Teknolojinin ve giderek dijitalleşen medyanın, gerçeklik ve
iletişim tanımlarımız başta olmak üzere zihinlerimizi, hayat tarz
ve ritimlerimizi belirlediği yenidünyayı anlamak için başvurmamız
gereken düşünürlerden birisi de Jean Baudrillard (1927-2007).
Özellikle Oğuz Adanır Hoca'nın dilimize kazandırdığı çeviri ve
söyleşileriyle ülkemizde de tanınıyor ama hayli zor.

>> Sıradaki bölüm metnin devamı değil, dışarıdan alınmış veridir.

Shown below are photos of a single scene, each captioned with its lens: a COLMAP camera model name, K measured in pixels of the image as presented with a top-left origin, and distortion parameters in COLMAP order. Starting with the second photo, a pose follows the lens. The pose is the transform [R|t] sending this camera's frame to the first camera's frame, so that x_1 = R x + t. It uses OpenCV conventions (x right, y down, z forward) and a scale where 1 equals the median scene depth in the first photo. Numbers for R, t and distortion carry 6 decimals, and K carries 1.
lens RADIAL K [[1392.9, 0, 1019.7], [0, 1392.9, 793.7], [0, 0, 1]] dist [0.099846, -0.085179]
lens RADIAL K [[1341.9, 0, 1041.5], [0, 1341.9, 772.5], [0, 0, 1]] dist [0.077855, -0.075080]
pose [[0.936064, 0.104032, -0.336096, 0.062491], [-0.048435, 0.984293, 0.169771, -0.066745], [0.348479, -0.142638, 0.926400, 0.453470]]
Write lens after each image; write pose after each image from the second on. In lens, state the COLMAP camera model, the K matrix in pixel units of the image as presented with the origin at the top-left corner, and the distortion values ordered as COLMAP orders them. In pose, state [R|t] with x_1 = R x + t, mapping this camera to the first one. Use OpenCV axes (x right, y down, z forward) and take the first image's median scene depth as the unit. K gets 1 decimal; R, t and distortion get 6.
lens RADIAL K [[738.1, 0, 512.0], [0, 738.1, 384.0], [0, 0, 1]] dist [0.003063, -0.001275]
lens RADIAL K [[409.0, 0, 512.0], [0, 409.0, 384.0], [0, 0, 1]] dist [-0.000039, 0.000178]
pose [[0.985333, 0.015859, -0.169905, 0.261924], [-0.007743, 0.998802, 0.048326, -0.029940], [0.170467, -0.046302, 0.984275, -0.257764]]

Gençliğinde Marksist olan düşünür, daha sonra bu bakışın Batı
toplumunun günümüzdeki işleyişini anlamada bir işe yaramadığını
görür. Emeğinin sömürülmesi ve ürettiği mala yabancılaşması esasına
dayalı analizler, işçilerin de kapitalizmin sadık bir tüketicisine
dönüşmesiyle birlikte anlamını yitirmiştir. Kapitalizm, mutasyona
uğrayarak artık yepyeni bir evreye girmiştir. Baudrillard bu yeni
düzene “simülasyon” adını verir.
Simülasyonu, Türkçe'ye benzetme, taklit, muvazaa gibi şekillerde
tercüme edebiliriz ama bunlar asla Baudrillard'ın kast ettiği
anlamı tam olarak karşılamazlar. O halde düz çeviridense tarif
etmeye çalışmak daha uygun.
Baudrillard da birçok başkaları gibi, Rönesans'tan sonra nasıl olup
da Batı toplumunun böylesine büyük bir dönüşüm geçirdiğini
anlamanın derdinde. Derdini anlatabilmek için öncelikle bir kavram
icat eder, daha doğrusu uydurur: Simülakr… “Gerçeklik olarak
algılanmak isteyen” görünümdür simülakr.